Although they feature marinated lamb chops and roast chicken, the way to go is with the imported whole fish—which carry a price. From the 10 or so fish on display, we chose the tsipoura, a Mediterranean fish commonly known as dorado. It was de-boned and filleted tableside with a flourish, and drizzled with the ubiquitous oil and lemon. That was very moist and very delicate, and quite delicious, but the winner was the karavides -- langoustines (which seem to be in season now) that were as dulcet a shellfish as I have had.
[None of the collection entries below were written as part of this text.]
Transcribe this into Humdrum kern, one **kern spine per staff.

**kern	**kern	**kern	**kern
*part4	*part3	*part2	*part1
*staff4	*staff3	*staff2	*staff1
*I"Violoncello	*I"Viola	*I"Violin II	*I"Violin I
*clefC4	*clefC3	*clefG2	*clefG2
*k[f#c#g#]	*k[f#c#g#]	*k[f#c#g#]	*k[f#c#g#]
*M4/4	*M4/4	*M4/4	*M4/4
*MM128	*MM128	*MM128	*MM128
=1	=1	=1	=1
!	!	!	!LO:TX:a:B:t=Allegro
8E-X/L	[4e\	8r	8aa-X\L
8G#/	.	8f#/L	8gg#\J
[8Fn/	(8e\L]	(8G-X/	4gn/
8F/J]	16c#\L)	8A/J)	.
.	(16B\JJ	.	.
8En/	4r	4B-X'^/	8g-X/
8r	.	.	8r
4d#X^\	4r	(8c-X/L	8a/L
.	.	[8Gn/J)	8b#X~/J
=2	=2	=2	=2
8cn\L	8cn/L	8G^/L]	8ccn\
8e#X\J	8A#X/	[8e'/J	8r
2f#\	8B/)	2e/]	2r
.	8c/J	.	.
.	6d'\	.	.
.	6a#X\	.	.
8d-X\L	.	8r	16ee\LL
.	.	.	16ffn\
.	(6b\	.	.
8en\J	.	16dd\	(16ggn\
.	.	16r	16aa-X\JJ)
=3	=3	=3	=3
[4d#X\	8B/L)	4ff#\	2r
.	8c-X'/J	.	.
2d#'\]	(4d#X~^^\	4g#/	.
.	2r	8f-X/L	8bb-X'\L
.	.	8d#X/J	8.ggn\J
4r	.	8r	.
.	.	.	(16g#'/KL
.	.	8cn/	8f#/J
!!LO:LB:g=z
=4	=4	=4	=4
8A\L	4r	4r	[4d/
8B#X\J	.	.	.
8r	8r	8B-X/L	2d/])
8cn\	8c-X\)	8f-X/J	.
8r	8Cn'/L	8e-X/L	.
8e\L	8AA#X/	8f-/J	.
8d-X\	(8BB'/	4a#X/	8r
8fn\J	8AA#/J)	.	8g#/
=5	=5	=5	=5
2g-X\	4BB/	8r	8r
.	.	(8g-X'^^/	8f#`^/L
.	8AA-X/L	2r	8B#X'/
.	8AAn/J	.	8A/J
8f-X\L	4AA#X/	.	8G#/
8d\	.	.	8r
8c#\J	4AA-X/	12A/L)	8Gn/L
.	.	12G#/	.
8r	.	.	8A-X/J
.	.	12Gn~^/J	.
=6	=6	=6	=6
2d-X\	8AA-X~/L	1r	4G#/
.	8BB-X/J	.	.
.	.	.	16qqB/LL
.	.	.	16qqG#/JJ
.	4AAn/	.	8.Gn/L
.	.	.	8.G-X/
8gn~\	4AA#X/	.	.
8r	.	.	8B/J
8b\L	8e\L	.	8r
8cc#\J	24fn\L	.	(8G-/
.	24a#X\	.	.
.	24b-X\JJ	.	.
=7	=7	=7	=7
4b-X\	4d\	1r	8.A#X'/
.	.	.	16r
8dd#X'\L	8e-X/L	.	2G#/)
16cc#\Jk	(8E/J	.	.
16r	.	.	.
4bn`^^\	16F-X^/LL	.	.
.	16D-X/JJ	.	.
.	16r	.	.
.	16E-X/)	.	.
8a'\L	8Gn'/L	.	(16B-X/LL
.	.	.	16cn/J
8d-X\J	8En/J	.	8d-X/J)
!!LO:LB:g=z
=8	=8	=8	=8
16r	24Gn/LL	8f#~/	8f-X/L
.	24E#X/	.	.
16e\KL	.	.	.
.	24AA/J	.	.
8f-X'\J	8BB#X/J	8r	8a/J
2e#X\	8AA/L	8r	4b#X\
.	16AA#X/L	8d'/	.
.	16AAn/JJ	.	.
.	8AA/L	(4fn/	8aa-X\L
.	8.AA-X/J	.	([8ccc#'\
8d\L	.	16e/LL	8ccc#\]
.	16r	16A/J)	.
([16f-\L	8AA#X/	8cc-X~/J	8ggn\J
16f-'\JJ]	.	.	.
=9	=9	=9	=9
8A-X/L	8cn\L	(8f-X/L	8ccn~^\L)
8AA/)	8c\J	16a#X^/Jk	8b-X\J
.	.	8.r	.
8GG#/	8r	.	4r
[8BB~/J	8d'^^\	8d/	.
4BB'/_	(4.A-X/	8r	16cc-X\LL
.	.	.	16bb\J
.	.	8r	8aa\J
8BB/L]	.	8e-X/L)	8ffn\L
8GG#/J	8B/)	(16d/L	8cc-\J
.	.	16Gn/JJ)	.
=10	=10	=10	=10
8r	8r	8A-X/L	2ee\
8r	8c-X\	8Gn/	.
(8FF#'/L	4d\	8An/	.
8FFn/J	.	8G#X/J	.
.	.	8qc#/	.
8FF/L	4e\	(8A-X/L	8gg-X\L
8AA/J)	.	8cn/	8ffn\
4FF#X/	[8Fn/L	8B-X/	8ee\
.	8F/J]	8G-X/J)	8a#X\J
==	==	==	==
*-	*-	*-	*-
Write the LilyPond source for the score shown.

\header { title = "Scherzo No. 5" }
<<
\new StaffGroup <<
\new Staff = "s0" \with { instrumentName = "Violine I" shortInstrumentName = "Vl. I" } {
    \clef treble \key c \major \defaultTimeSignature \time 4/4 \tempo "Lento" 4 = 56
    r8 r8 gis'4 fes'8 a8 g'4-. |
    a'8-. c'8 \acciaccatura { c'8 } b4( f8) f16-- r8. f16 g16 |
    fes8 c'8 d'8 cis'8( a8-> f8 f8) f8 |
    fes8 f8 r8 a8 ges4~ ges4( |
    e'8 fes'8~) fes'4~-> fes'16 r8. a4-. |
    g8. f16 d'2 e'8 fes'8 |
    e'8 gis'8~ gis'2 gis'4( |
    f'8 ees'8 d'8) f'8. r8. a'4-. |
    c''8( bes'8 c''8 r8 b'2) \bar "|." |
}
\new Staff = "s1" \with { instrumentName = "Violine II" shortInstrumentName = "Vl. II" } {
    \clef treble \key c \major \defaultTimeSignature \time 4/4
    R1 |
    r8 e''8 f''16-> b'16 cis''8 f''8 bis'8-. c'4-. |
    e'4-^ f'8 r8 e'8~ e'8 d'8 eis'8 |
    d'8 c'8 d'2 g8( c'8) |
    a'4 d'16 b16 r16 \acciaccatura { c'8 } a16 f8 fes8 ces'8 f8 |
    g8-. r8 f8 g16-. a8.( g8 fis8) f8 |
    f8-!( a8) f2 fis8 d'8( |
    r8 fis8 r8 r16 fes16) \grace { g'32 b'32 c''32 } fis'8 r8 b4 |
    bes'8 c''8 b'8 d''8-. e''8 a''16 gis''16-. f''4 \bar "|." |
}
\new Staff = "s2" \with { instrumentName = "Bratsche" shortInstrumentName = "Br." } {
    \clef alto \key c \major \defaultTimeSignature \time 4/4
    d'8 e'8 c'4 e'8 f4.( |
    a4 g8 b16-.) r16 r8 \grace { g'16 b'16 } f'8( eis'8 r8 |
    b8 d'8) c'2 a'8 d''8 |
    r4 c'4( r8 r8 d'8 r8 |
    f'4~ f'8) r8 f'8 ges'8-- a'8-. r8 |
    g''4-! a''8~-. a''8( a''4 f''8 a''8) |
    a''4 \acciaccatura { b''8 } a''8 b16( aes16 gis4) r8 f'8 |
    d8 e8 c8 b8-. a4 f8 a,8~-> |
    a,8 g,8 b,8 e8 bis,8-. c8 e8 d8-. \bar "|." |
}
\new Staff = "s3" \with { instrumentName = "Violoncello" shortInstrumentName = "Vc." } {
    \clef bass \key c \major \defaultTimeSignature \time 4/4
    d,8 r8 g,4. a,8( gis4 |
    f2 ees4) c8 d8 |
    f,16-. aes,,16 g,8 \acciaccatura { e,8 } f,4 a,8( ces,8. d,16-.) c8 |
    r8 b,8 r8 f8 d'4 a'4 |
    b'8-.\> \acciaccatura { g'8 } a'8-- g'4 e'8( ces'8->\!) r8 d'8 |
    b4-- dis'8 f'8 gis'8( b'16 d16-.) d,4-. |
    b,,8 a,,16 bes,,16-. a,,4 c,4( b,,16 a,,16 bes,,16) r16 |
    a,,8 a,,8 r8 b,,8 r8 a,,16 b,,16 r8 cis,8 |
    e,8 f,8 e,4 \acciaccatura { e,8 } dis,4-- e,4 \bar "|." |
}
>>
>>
Sucking on the shells to gain every morsel of sweet meat is a worthy occupation and most enjoyable.

We ordered a side of potato ladorigani (baby Yukon Golds) recommended by the waiter, but they were inundated with a shower of raw onions—not for me.

For dessert, they offered chocolate souffles and yogurt-based puddings, but I think the best test of a Greek restaurant is their baklava. Estia's is elegant and high, with many layers of dough, but lacks the heavy density that you find at the Greek diner on the corner.

The only fault I can find is the pricing. People forget that the surroundings are glorious, the food sublime, the service so discreet that if you leave the table for a moment your napkin is hastily refolded, and the parking discounted next door. They only see that the fish, priced per pound, can yield a tag of $36 for Dover Sole or $45 for langoustines, and that the humble sardine goes for $13 and the even more humble octopus for $17. I don't know if Philadelphians are ready for Greek food—or any food for that matter—at these prices. The location is convenient for theater or concerts, the atmosphere is so evocative of Greece and the staff are exceedingly professional—but all this may pale beside the right-hand column of the menu. I'm told that the Pashalis family is working on this, and I hope they succeed, because Estia is the best of Greek food in the best surroundings that we've seen yet. Estia is Greek for hearth, and it's a decidedly cozy one to gather round.

Estia 1405 Locust St., 215-735-7700

Hours: Mon.-Thu., 11 a.m.-3 p.m., 5-10 p.m; Fri., 11 a.m.-3 p.m., 5-11 p.m.; Sat., noon-3 p.m., 5-11 p.m.; Sun., noon-3 p.m., 5-10 p.m.; bar open till 2 a.m.

Appetizers, $5-$17; entrees, $20-$40

Wheelchair accessible. Reservations suggested. All major credit cards. No smoking.